(DATA SUPPLIED)
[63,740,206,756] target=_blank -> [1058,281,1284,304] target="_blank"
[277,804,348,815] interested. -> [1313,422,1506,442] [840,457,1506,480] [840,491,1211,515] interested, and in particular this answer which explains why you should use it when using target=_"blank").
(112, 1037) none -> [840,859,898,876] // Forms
(End DATA SUPPLIED)
(DATA SUPPLIED)
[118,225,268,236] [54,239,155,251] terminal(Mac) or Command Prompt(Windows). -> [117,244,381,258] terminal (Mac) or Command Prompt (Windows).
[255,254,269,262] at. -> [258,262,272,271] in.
(End DATA SUPPLIED)
(DATA SUPPLIED)
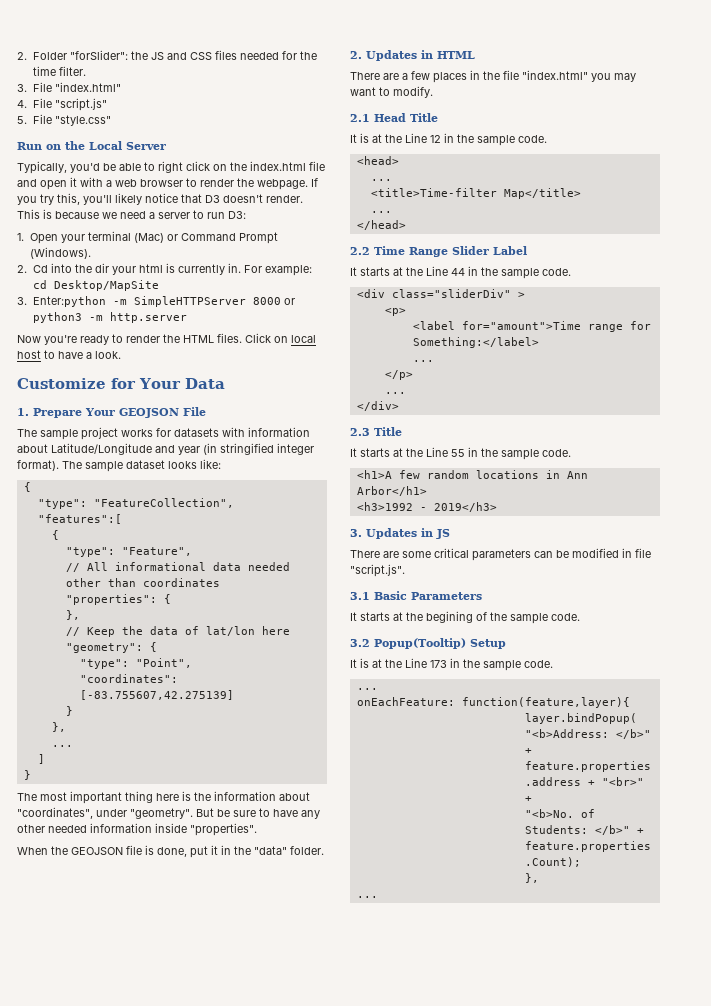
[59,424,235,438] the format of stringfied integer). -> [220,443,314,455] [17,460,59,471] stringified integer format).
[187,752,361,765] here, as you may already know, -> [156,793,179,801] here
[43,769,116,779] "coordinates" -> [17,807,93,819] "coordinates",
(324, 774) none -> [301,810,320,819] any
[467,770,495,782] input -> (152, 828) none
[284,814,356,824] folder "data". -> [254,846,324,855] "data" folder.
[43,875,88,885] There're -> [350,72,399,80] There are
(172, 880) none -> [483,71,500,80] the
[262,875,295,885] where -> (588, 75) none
(End DATA SUPPLIED)
■ **DESCRIPTION OF THE TASK**
When you reach the line containing "[467,770,495,782] input -> (152, 828) none" in the data above, start copying exactly, and stop after the line containing "[262,875,295,885] where -> (588, 75) none".

■ **TASK SOLUTION**
[467,770,495,782] input -> (152, 828) none
[284,814,356,824] folder "data". -> [254,846,324,855] "data" folder.
[43,875,88,885] There're -> [350,72,399,80] There are
(172, 880) none -> [483,71,500,80] the
[262,875,295,885] where -> (588, 75) none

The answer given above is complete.